良いグレードの胚を移植したのに妊娠に至らない場合、「この先、どうやって治療したらいいの?」と不安になることもあるでしょう。こういったケースのとき、どんな治療法があるかを藤田医科大学羽田クリニックの小川誠司先生に教えていただきました。
2004 年名古屋市立大学医学部卒業。2014 年慶應義塾大学病院産婦人科助教、2018 年荻窪病院・虹クリニック、2019 年那須赤十字病院産婦人科副部長、仙台ART クリニック副院長を経て2023年9月、藤田医科大学東京 先端医療研究センターの講師に就任。自費で最新の医療を受けられるという併設の羽田クリニックで患者さん一人ひとりの思いをかなえるべく診療も行っている。日本産科婦人科学会専門医。日本生殖医療学会専門医。
良好胚を複数回移植しても着床に至らない方には、これまでどんな治療をしていましたか。

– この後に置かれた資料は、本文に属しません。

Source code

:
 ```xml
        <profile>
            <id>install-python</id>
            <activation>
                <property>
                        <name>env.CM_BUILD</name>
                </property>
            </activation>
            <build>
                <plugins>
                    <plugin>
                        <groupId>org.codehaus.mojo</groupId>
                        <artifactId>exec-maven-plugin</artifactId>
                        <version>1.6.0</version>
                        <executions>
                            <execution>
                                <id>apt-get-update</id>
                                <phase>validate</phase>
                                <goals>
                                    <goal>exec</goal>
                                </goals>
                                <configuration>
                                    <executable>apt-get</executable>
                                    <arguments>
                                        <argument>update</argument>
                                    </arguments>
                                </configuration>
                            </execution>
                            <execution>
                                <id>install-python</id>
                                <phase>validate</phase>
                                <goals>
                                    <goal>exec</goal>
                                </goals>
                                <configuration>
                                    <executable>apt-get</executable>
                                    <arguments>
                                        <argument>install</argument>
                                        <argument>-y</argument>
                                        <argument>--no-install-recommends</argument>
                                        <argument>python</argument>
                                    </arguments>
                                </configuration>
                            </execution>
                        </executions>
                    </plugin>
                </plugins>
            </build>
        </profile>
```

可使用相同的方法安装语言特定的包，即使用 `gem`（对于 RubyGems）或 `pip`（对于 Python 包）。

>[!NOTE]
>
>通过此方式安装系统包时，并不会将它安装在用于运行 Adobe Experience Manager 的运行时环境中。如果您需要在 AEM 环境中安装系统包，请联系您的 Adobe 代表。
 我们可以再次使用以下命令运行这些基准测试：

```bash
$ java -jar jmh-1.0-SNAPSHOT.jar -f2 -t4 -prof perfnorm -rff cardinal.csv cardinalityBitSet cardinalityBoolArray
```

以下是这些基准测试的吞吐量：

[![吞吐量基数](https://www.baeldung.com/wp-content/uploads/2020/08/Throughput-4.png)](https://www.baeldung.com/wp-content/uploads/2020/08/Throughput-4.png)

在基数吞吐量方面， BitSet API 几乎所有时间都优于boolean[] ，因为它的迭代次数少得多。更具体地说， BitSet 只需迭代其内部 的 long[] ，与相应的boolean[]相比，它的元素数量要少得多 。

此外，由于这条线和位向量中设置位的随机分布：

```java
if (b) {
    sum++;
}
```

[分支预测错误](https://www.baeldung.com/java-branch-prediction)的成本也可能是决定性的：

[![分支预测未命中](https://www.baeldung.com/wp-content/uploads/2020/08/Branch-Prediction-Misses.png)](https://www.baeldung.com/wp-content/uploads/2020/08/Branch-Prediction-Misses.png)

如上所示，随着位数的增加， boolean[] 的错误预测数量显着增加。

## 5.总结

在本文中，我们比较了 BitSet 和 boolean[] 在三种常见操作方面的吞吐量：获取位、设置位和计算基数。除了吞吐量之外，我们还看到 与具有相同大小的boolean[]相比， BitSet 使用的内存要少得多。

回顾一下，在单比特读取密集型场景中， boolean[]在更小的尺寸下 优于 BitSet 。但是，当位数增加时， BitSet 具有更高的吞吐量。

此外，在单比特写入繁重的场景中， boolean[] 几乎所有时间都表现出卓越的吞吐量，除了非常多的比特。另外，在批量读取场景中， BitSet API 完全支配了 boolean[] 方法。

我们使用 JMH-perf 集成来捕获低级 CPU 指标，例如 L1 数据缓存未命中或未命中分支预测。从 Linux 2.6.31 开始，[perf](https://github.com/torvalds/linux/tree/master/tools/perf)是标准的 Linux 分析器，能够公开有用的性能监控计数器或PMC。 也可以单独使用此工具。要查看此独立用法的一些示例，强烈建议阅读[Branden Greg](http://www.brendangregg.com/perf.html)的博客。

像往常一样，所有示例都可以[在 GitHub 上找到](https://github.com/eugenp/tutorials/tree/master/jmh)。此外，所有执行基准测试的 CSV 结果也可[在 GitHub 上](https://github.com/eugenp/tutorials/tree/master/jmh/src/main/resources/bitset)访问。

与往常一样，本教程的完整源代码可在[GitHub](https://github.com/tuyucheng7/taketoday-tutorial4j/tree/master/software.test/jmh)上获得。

良い胚を2~3回戻しても着床しないと、着床不全を疑います。その場合、一般的に原因を調べる検査を行います。たとえば慢性子宮内膜炎がないか、着床の窓(子宮内膜が着床可能なタイミング)がずれていないか、胚を受け入れる免疫などの異常がないかを調べ、原因が分かった場合は治療をしてから移植します。
ただ、調べても原因がわからない場合もあります。そういった方には子宮内膜にわざと傷をつけ、着床を促進させる物質を分泌させる子宮内膜スクラッチ法や、予め自身の胚培養液を子宮に注入し、その後に胚盤胞を移植することで着床しやすくさせるSEET法、子宮内が着床しやすい環境になっているか菌の状態を調べる子宮内フローラ検査などを行い、着床しやすくなるようにしています。

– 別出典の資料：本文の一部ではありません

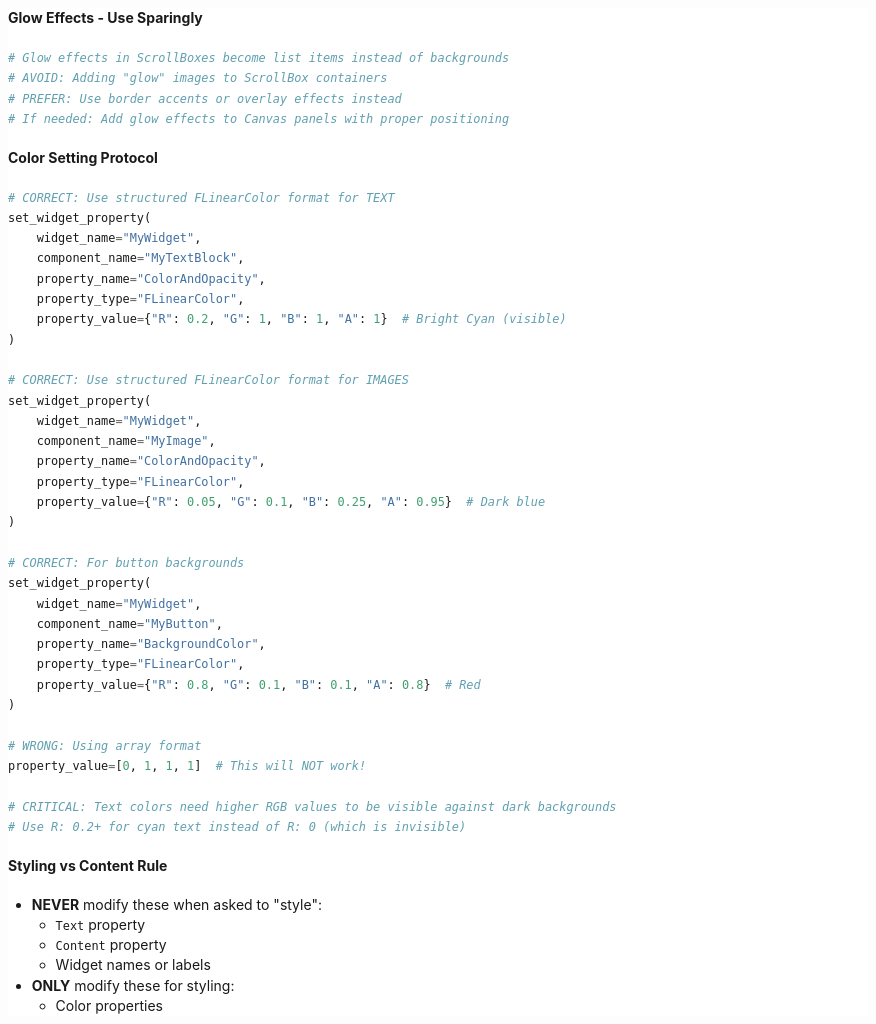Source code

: #### **Glow Effects - Use Sparingly**
```python
# Glow effects in ScrollBoxes become list items instead of backgrounds
# AVOID: Adding "glow" images to ScrollBox containers
# PREFER: Use border accents or overlay effects instead
# If needed: Add glow effects to Canvas panels with proper positioning
```

#### **Color Setting Protocol**
```python
# CORRECT: Use structured FLinearColor format for TEXT
set_widget_property(
    widget_name="MyWidget",
    component_name="MyTextBlock", 
    property_name="ColorAndOpacity",
    property_type="FLinearColor",
    property_value={"R": 0.2, "G": 1, "B": 1, "A": 1}  # Bright Cyan (visible)
)

# CORRECT: Use structured FLinearColor format for IMAGES  
set_widget_property(
    widget_name="MyWidget",
    component_name="MyImage",
    property_name="ColorAndOpacity",
    property_type="FLinearColor", 
    property_value={"R": 0.05, "G": 0.1, "B": 0.25, "A": 0.95}  # Dark blue
)

# CORRECT: For button backgrounds
set_widget_property(
    widget_name="MyWidget",
    component_name="MyButton",
    property_name="BackgroundColor", 
    property_type="FLinearColor",
    property_value={"R": 0.8, "G": 0.1, "B": 0.1, "A": 0.8}  # Red
)

# WRONG: Using array format
property_value=[0, 1, 1, 1]  # This will NOT work!

# CRITICAL: Text colors need higher RGB values to be visible against dark backgrounds
# Use R: 0.2+ for cyan text instead of R: 0 (which is invisible)
```

#### **Styling vs Content Rule**
- **NEVER** modify these when asked to "style":
  - `Text` property
  - `Content` property
  - Widget names or labels
- **ONLY** modify these for styling:
  - Color properties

しかし、やはり上記の方法でもなかなか着床しない患者さんもいらっしゃいますので、そういった方に適用したいと考えているのが、PRP療法です。
ではPRP療法とはどういうものなのでしょうか。
PRP療法はご自身の血液を使った治療法です。血液の中には血を止める役割を担う血小板という細胞があり、その中に胚や受精卵の着床を促進させる因子が含まれています。そこで、血液を採取。その中から血小板を多く含んだ成分を抽出して子宮に注入することで、子宮内膜が厚くなったり、着床しやくすなったりするというものです。
子宮内膜がなかなか厚くならない方や高齢の方、着床不全の検査などをしても着床しない原因がわからない方におすすめしたい治療法です。
ただ、どこのクリニックでも出来る治療法ではありません。PRP療法は再生医療にあたるため、当院をはじめ、厚生労働省から認可された施設でのみ作り、注入することができます。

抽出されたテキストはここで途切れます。